Varan nodded. "I see your point," he said, his face going thoughtful.
"You think she will accept?" asked Mannis, a small amount of worry entering his voice.
There was a short space of silence, then Varan grinned. "Of course she will," he said.
Mannis pulled his writing desk from beneath his cot and twisted the cap off his ink bottle so hastily that he coated his fingertips with the black ink. He wiped them clean on a handkerchief and pulled paper from the inside.
"Slow down, friend," said Varan. "You'll even look overeager in your writing if you're not careful."
The tall, slender redhead stopped a moment, schooling himself to calmness. "You're right," he said, sighing deeply. "She's a wizard, after all, I have to word things right."
"Good point," said Varan, sitting on his own bunk and pulling off his boots. "You're dealing with a woman of substance here."
Geordino turned from the chessboard. "That girl in the blue robe was really a wizard?" he asked. "The gel you met in the park? I thought she was just wearing a blue dress."
"Wrong, as usual, Geordi," said Mannis, chuckling. "She's a Blue Sister."
"Damn my eyes," said the dark-skinned man, turning back to the chess board. "Next time, I'll be sure to follow you two when you go chasing after a pack of gels."
"There were two others, you know," said Varan, laying back on his cot and lacing his fingers behind his head. "Leetha and Mist. Neither of whom were exactly homely."
"Well, I've never had much luck with the girls," said Cherofski, moving his rook to threaten Geordino's queen. "I've seen that one you're courting, Keeley, up close, and she's definitely easy on my eyes."
"Bastard," muttered Geordino, taking the rook and promptly losing his queen to one of Cherofski's wizards.
Varan sighed and smiled to himself, his eyes focusing into the distance. "Yes, yes, she is," he said.
The frantic scratching of Mannis' quill stopped and he growled before crumpling a sheet of parchment and tossing it at Cherofski. "Hush about how pretty gels are," he hissed. "You're distracting me."
The tall, whip thin Varan chuckled at that. "Siska, the Blue Sister, is a beauty, for certain," he said in an idle tone. Waving his feet toward the door as he cradled his head with his hands.
"You just keep your eyes off Siska," accused Mannis, pointing the nib of his quill at Varan.
"Fear not, Brother Mannis," said the reclining young man, twisting his broad lips into a smile. "I'll not let my eye stray from Keeley for long. I'm a simple man, and quite happy with just beautiful."
Mannis began writing again, his head low over his writing desk. The scratching was the only sound for long moments, as the young men let him write, as he said, free of distractions.
He shook corn starch over the ink and looked at his handiwork. Varan sat up and snatched the parchment. "Dearest Siska," he said. "Good start. A very friendly opening without commitment."
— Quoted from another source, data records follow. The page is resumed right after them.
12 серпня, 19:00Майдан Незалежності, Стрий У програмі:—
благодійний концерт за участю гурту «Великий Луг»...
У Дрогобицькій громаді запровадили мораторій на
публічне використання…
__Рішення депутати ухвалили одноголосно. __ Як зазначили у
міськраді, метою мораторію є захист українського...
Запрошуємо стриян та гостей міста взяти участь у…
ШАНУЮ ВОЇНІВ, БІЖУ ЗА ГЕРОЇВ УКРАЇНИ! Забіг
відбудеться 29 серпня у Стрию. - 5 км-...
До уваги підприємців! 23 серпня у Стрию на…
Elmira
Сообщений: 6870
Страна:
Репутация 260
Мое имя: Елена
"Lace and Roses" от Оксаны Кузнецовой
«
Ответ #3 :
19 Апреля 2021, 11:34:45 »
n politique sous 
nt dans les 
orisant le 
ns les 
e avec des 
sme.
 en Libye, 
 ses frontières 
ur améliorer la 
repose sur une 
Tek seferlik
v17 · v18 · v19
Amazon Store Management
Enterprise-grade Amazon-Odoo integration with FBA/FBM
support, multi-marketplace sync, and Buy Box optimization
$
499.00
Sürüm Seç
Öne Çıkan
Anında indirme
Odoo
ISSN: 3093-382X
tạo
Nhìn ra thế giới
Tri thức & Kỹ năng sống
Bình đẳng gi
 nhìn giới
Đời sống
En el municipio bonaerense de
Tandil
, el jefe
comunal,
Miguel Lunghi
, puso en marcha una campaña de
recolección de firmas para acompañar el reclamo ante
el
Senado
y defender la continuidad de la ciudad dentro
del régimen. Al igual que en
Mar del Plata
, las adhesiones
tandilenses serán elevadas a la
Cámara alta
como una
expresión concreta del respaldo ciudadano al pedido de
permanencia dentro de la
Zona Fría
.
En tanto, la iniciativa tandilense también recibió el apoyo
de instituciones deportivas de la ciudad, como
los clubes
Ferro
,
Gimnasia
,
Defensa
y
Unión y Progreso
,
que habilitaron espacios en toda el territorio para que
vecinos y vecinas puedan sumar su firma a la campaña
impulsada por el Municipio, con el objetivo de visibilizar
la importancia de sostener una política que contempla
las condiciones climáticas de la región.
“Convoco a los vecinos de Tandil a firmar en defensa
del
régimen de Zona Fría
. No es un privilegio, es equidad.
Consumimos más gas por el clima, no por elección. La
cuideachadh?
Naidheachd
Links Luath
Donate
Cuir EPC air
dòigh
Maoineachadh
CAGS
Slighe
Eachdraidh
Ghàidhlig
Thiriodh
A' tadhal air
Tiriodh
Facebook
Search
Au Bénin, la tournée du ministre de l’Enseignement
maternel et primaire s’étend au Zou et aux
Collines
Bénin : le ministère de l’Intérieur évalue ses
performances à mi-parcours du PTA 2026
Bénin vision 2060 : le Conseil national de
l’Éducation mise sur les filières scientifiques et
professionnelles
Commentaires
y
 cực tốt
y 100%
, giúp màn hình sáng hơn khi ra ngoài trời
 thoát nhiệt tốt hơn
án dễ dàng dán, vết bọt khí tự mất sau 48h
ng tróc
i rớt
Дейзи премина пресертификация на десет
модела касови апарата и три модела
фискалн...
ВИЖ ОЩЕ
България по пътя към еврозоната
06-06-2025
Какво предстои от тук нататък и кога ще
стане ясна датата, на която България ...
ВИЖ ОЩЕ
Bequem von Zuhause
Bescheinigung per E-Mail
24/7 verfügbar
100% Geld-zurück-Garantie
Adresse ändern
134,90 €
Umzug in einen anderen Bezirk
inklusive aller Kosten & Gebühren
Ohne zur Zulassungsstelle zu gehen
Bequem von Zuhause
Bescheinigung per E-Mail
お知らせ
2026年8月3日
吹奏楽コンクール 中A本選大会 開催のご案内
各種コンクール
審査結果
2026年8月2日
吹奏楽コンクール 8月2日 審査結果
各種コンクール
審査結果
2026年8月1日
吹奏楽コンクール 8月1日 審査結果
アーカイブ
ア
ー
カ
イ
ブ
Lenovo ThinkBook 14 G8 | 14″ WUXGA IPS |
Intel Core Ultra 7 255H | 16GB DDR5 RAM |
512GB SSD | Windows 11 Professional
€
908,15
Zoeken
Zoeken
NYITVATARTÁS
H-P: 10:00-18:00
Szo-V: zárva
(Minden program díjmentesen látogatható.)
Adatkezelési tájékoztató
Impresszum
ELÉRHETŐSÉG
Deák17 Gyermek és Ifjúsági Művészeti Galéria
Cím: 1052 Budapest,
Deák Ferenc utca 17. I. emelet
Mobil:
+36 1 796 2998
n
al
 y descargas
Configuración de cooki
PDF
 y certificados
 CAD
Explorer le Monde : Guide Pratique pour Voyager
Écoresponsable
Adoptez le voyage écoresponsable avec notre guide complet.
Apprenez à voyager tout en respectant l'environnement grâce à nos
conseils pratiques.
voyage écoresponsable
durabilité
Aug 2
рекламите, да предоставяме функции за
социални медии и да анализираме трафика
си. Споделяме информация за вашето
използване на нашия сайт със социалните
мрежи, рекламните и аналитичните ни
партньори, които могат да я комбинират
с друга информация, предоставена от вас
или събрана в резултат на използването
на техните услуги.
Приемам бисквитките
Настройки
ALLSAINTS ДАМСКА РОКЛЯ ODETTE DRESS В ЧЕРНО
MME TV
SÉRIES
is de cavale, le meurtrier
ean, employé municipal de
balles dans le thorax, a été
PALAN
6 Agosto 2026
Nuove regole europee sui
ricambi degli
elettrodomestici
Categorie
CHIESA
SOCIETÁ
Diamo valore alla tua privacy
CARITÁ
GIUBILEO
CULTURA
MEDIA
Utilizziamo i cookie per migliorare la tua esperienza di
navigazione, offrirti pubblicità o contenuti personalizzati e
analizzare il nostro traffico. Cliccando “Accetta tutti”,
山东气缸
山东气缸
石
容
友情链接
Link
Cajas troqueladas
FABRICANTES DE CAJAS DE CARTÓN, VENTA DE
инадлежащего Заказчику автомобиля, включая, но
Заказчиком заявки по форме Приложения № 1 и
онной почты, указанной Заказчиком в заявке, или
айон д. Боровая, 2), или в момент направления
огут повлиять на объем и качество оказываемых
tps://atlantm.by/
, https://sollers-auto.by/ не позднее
"Give me that," said Mannis, making a grab for the parchment.
Varan rolled over his cot and stood against the wall opposite, smiling. "I would be honored if you would accompany me for my graduation ceremony, where I will be elevated to a Defender."
Mannis sat down on his bunk and simply rolled his eyes. "Right, read my heart's ourpouring to the world, why don't you?" he said.
"The event, if you choose to grant me this one heart's desire - oh, very nice, that - is to be held at the Palace of Tressen in seven days," read Varan, still grinning as if he were trying to display all his teeth for examination. "Respond please by way of the trainee who bears this missive - missive? I didn't know you knew that word, you cretin."
Mannis snatched the letter from Varan, glowering at him with mock fury. "Your own Defender, Mannis," said Varan, already having read the ending, his grin, if it were to be believed, widening further as he delivered this last line.
The blush that rose into Mannis' features set Varan to laughter which was joined by the sniggering of the other two Defenders in the chamber. "Damn, my boy, you do have a romantic's heart in there, don't you?" asked Varan between fits of laughter.